[Exercise]:
Please return every line in the entries below with the word "sink" in it.

══════

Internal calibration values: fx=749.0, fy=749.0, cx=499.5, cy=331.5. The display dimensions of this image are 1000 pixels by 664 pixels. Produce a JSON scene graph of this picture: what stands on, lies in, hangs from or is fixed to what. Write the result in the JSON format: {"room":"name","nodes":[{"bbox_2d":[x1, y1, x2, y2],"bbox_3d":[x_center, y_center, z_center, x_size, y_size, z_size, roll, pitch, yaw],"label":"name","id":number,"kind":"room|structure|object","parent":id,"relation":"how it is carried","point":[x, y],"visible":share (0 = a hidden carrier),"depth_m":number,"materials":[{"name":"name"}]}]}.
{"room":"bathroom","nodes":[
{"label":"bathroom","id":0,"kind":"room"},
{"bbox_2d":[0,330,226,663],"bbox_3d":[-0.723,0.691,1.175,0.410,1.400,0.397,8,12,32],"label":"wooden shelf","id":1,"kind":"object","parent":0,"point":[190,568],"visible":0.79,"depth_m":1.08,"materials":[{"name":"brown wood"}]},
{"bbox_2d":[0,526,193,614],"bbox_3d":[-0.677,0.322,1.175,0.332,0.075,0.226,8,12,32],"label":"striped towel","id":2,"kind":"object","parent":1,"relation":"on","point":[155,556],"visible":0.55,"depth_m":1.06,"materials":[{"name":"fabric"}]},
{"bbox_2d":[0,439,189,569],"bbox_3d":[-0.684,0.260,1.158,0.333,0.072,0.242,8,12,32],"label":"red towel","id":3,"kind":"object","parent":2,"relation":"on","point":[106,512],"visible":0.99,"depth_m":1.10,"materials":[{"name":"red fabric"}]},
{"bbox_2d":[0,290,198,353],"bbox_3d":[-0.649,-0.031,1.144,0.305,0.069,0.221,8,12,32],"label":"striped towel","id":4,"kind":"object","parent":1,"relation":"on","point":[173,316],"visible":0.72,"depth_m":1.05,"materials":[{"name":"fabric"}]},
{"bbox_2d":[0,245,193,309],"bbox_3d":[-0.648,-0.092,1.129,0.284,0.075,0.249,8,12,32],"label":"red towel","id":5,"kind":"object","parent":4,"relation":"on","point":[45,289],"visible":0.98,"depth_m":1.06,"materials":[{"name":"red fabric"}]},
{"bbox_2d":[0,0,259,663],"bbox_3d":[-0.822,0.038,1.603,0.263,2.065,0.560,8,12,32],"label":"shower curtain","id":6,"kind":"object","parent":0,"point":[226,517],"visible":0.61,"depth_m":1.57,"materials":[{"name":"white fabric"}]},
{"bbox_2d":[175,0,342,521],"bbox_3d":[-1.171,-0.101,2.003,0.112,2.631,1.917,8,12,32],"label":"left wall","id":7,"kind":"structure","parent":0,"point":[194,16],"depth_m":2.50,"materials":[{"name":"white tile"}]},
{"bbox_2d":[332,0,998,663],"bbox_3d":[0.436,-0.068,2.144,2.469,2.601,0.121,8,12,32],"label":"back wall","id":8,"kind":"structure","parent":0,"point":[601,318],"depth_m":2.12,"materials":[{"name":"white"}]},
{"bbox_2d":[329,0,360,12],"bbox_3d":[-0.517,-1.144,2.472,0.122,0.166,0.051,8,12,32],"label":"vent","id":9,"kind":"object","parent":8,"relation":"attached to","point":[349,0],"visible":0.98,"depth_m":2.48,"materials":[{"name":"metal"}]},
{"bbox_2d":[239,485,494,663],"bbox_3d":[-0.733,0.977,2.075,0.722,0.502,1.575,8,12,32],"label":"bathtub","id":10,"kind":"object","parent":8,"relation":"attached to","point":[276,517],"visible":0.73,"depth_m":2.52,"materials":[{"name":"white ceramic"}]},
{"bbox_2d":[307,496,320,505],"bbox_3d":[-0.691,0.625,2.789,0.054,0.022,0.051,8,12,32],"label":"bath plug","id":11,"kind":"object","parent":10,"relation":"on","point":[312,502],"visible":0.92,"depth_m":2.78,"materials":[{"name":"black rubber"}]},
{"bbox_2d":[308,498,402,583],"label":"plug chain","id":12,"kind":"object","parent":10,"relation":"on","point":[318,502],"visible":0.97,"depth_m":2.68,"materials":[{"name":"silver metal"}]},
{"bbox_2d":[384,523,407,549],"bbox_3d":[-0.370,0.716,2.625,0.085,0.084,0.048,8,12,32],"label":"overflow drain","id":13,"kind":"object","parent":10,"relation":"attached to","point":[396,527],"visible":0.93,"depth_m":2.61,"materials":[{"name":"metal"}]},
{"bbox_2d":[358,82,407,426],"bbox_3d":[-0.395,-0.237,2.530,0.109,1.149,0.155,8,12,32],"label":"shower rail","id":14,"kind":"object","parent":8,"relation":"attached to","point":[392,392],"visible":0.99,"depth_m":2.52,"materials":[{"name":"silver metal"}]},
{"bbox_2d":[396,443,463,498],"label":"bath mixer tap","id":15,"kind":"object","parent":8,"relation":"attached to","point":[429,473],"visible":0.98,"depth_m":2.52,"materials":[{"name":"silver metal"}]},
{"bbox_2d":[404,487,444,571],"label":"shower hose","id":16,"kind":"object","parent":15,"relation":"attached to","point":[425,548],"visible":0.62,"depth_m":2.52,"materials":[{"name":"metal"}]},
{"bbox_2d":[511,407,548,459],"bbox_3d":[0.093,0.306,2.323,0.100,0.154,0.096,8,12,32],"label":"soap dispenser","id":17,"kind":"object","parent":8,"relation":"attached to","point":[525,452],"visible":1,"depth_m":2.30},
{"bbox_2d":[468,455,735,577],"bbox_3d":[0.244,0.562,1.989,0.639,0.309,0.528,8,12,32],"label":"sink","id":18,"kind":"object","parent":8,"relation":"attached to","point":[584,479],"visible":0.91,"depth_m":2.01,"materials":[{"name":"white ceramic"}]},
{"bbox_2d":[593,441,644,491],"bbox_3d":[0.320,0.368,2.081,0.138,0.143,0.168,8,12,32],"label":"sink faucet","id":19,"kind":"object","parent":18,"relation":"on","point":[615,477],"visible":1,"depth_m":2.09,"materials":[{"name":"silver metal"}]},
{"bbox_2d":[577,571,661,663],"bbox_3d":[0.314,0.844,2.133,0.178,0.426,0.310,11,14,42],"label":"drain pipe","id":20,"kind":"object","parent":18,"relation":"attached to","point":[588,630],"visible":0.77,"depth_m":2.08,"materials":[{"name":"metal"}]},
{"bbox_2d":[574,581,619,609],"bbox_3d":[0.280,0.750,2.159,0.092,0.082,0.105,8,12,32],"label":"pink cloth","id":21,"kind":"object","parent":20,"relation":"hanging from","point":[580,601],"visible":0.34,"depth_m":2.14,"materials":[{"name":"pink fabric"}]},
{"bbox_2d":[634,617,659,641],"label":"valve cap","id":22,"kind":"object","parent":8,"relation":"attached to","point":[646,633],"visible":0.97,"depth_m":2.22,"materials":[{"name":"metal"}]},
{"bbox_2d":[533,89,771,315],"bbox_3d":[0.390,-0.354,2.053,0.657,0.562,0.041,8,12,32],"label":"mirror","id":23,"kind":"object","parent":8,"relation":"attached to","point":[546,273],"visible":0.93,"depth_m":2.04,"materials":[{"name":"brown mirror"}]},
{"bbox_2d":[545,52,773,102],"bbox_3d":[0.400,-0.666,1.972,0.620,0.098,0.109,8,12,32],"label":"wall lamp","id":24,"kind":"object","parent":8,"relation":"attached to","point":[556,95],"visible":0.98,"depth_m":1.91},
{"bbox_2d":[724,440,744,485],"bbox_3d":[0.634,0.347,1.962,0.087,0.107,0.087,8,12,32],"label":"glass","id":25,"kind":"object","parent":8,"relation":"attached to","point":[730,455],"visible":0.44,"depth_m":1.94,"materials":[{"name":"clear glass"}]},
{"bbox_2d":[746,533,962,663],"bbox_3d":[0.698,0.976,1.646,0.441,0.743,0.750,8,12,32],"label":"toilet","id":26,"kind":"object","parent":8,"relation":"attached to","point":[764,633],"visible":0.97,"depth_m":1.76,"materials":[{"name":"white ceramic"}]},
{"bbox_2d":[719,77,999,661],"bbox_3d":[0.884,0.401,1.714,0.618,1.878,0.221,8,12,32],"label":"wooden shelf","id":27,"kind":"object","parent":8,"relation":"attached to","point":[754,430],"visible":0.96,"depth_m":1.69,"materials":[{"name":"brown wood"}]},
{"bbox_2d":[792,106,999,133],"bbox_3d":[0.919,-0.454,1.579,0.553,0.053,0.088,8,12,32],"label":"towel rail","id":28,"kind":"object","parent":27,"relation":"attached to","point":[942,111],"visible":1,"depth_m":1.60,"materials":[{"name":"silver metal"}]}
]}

══════

[Output of the task]:
{"bbox_2d":[468,455,735,577],"bbox_3d":[0.244,0.562,1.989,0.639,0.309,0.528,8,12,32],"label":"sink","id":18,"kind":"object","parent":8,"relation":"attached to","point":[584,479],"visible":0.91,"depth_m":2.01,"materials":[{"name":"white ceramic"}]},
{"bbox_2d":[593,441,644,491],"bbox_3d":[0.320,0.368,2.081,0.138,0.143,0.168,8,12,32],"label":"sink faucet","id":19,"kind":"object","parent":18,"relation":"on","point":[615,477],"visible":1,"depth_m":2.09,"materials":[{"name":"silver metal"}]},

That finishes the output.